Exiting the Leopard Trail brought me to the East Lodge where one could take a much needed break from walking. Here, you can find bathrooms and a restaurant.

After the East Lodge, I came to a bigger display area called East Loop where more nocturnal animals can be viewed. There are giraffes, scimitar-horned Oryx, zebras, sloth bear, bat-eared foxes, servals, spotted hyenas (which seemed to be belligerent and ready to jump at me!), red lechwe, cape buffalos, hippos, bongo (a peculiar zebra-like creature with buffalo horns), babirusa (a cross-breed between a pig and a deer) and bearded pigs.

The East Loop trail ends and the Forest Giants trail started for me. It actually offers no animal display. A selection of large wood trees are grown here where you gaze about, although at night, the view was rather limited and could not be thoroughly enjoyed. Nonetheless, the feature attraction in this trail is a suspension bridge which ironically named The Bridge of Suspense. While there was no real suspense in offering, you could still play with your imagination as if there are dinosaurs waiting down below the bridge to feast on unwary passers.
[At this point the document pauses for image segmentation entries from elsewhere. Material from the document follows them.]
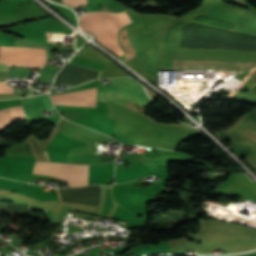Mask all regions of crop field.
<instances>
[{"label": "crop field", "instance_id": "6", "mask_svg": "<svg viewBox=\"0 0 256 256\" xmlns=\"http://www.w3.org/2000/svg\"><path fill=\"white\" fill-rule=\"evenodd\" d=\"M256 62L223 60V59H199V58H175L174 67H221V68H246Z\"/></svg>", "mask_w": 256, "mask_h": 256}, {"label": "crop field", "instance_id": "9", "mask_svg": "<svg viewBox=\"0 0 256 256\" xmlns=\"http://www.w3.org/2000/svg\"><path fill=\"white\" fill-rule=\"evenodd\" d=\"M62 2L72 7L88 3L87 0H62Z\"/></svg>", "mask_w": 256, "mask_h": 256}, {"label": "crop field", "instance_id": "4", "mask_svg": "<svg viewBox=\"0 0 256 256\" xmlns=\"http://www.w3.org/2000/svg\"><path fill=\"white\" fill-rule=\"evenodd\" d=\"M69 168L70 164L68 163L35 161L32 174H42L68 181ZM69 182L85 186L86 165L71 164Z\"/></svg>", "mask_w": 256, "mask_h": 256}, {"label": "crop field", "instance_id": "5", "mask_svg": "<svg viewBox=\"0 0 256 256\" xmlns=\"http://www.w3.org/2000/svg\"><path fill=\"white\" fill-rule=\"evenodd\" d=\"M26 117L51 109L46 95L20 100ZM22 106H15L0 110V132L10 127L12 121L26 118Z\"/></svg>", "mask_w": 256, "mask_h": 256}, {"label": "crop field", "instance_id": "7", "mask_svg": "<svg viewBox=\"0 0 256 256\" xmlns=\"http://www.w3.org/2000/svg\"><path fill=\"white\" fill-rule=\"evenodd\" d=\"M55 95H67V96L96 98V88L84 90V91L72 92V93L55 94ZM55 95H50L54 104L96 107V99L67 97V96H55Z\"/></svg>", "mask_w": 256, "mask_h": 256}, {"label": "crop field", "instance_id": "8", "mask_svg": "<svg viewBox=\"0 0 256 256\" xmlns=\"http://www.w3.org/2000/svg\"><path fill=\"white\" fill-rule=\"evenodd\" d=\"M59 68L46 64L40 73L39 81L51 83Z\"/></svg>", "mask_w": 256, "mask_h": 256}, {"label": "crop field", "instance_id": "2", "mask_svg": "<svg viewBox=\"0 0 256 256\" xmlns=\"http://www.w3.org/2000/svg\"><path fill=\"white\" fill-rule=\"evenodd\" d=\"M126 100L141 106L152 102L143 88L131 78L111 79V86L97 87V102L123 106Z\"/></svg>", "mask_w": 256, "mask_h": 256}, {"label": "crop field", "instance_id": "1", "mask_svg": "<svg viewBox=\"0 0 256 256\" xmlns=\"http://www.w3.org/2000/svg\"><path fill=\"white\" fill-rule=\"evenodd\" d=\"M80 28L95 35L97 41L115 52L118 56L124 54L116 42L117 30L131 23L126 12L120 14L91 12L83 14L79 19Z\"/></svg>", "mask_w": 256, "mask_h": 256}, {"label": "crop field", "instance_id": "3", "mask_svg": "<svg viewBox=\"0 0 256 256\" xmlns=\"http://www.w3.org/2000/svg\"><path fill=\"white\" fill-rule=\"evenodd\" d=\"M45 62V49L0 46V70H8V66L42 68Z\"/></svg>", "mask_w": 256, "mask_h": 256}, {"label": "crop field", "instance_id": "10", "mask_svg": "<svg viewBox=\"0 0 256 256\" xmlns=\"http://www.w3.org/2000/svg\"><path fill=\"white\" fill-rule=\"evenodd\" d=\"M0 93H13V88L8 87L4 82H0Z\"/></svg>", "mask_w": 256, "mask_h": 256}]
</instances>
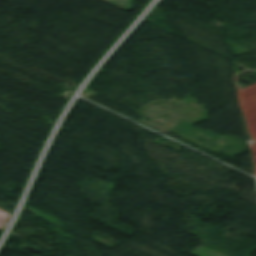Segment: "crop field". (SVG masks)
<instances>
[{
  "mask_svg": "<svg viewBox=\"0 0 256 256\" xmlns=\"http://www.w3.org/2000/svg\"><path fill=\"white\" fill-rule=\"evenodd\" d=\"M110 5H113L117 8H120L124 11H132L133 8V0H102ZM125 3V4H122Z\"/></svg>",
  "mask_w": 256,
  "mask_h": 256,
  "instance_id": "crop-field-1",
  "label": "crop field"
}]
</instances>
The bridge crossing marked the end of my walking tour. The trail would lead you back to the front entrance and reception area of Night Safari.

MY VERDICT:
Too great expectation, a wee bit disappointing. Also not a great place for photography unless you own a super DSLR camera. But don't let that stop you because I still have to say that Night Safari is a must visit when in Singapore!